• **Task brief**:
Answer these questions from the forest parameters passage below.
1. Between what values must alpha lie, and what is its default?
2. What does imbalance.penalty default to when it is not explicitly specified?
3. When variance estimates are requested, what is the largest value sample.fraction can take?

• **Provided passage**:
━━━━━━━━━━
There are several important caveats to this parameter:

  • When honesty is enabled, the leaf nodes are 'repopulated' after splitting with a fresh subsample. This means that the final tree may contain leaf nodes smaller than the min.node.size setting.
  • For regression forests, the splitting will only stop once a node has become smaller than min.node.size. Because of this, trees can have leaf nodes that violate the min.node.size setting. We initially chose this behavior to match that of other random forest packages like randomForest and ranger, but will likely be changed as it is misleading (see #143).
  • When training a causal forest, min.node.size takes on a slightly different notion related to the number of treatment and control samples. More detail can be found in the 'Split Penalization' section below, under the 'Causal Forests' heading.

alpha

The parameter alpha controls the maximum imbalance of a split. In particular, when splitting a parent node, the size of each child node is not allowed to be less than size(parent) * alpha. Its value must lie between (0, 0.25), and defaults to 0.05.

When training a causal forest, this parameter takes on a slightly different notion related to the number of treatment and control samples. More detail can be found in the 'Split Penalization' section below, under the 'Causal Forests' heading.

imbalance.penalty

The imbalance.penalty parameter controls how harshly imbalanced splits are penalized. When determining which variable to split on, each split is assigned a 'goodness measure' related to how much it increases heterogeneity across the child nodes. The algorithm applies a penalty to this value to discourage child nodes from having very different sizes, specified by imbalance.penalty * (1.0 / size(left.child) + 1.0 / size(right.child). This penalty can be seen as a complement to the hard restriction on splits provided by alpha.

This parameter is still experimental, and unless imbalance.penaltyis explicitly specified, it defaults to 0 so that no split penalty is applied.

When training a causal forest, this parameter takes on a slightly different notion related to the number of treatment and control samples. More detail can be found in the 'Selecting Balanced Splits' section below, under the 'Causal Forests' heading.

Variance Estimates

By default, all forest models are trained in such a way as to support variance estimates. To calculate these estimates, the flag estimate.variance can be provided to prediction:

causal.forest = causal_forest(X, Y, W)
prediction.result = predict(causal.forest, X.test, estimate.variance=TRUE)
standard.error = sqrt(prediction.result$variance.estimates)

The procedure works by training trees in small groups, then comparing the predictions within and across groups to estimate variance. In more detail:

  • In each training pass, we sample the full dataset to create a subsample of half its size. Then, a small group of trees in trained on this half-sample. In particular, for each tree we draw a subsample of the half-sample, and grow the tree using these examples.
  • When predicting, a variance estimate is also computed by comparing the variance in predictions within groups to the total variance. More details on the method can be found in section 4 of the GRF paper, or by examining the implementations of the C++ method PredictionStrategy::compute_variance.

Note that although training starts by drawing a half-sample, the sample.fraction option still corresponds to a fraction of the full sample. This means that when variance estimates are requested, sample.fraction cannot be greater than 0.5.
━━━━━━━━━━
• **Data section**:
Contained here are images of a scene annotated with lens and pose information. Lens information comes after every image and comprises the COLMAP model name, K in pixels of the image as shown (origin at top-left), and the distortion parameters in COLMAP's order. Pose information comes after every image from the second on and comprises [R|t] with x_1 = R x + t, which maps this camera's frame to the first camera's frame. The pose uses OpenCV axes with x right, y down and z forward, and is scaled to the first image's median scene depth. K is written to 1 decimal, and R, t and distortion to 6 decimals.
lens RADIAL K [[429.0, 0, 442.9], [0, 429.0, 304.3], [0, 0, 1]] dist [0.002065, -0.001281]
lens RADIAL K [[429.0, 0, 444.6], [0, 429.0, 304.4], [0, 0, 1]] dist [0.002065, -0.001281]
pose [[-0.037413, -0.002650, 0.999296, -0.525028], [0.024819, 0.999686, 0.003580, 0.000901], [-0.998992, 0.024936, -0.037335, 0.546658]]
━━━━━━━━━━
• **Task output**:
1. Between 0 and 0.25; the default is 0.05.
2. 0, so no split penalty is applied.
3. 0.5.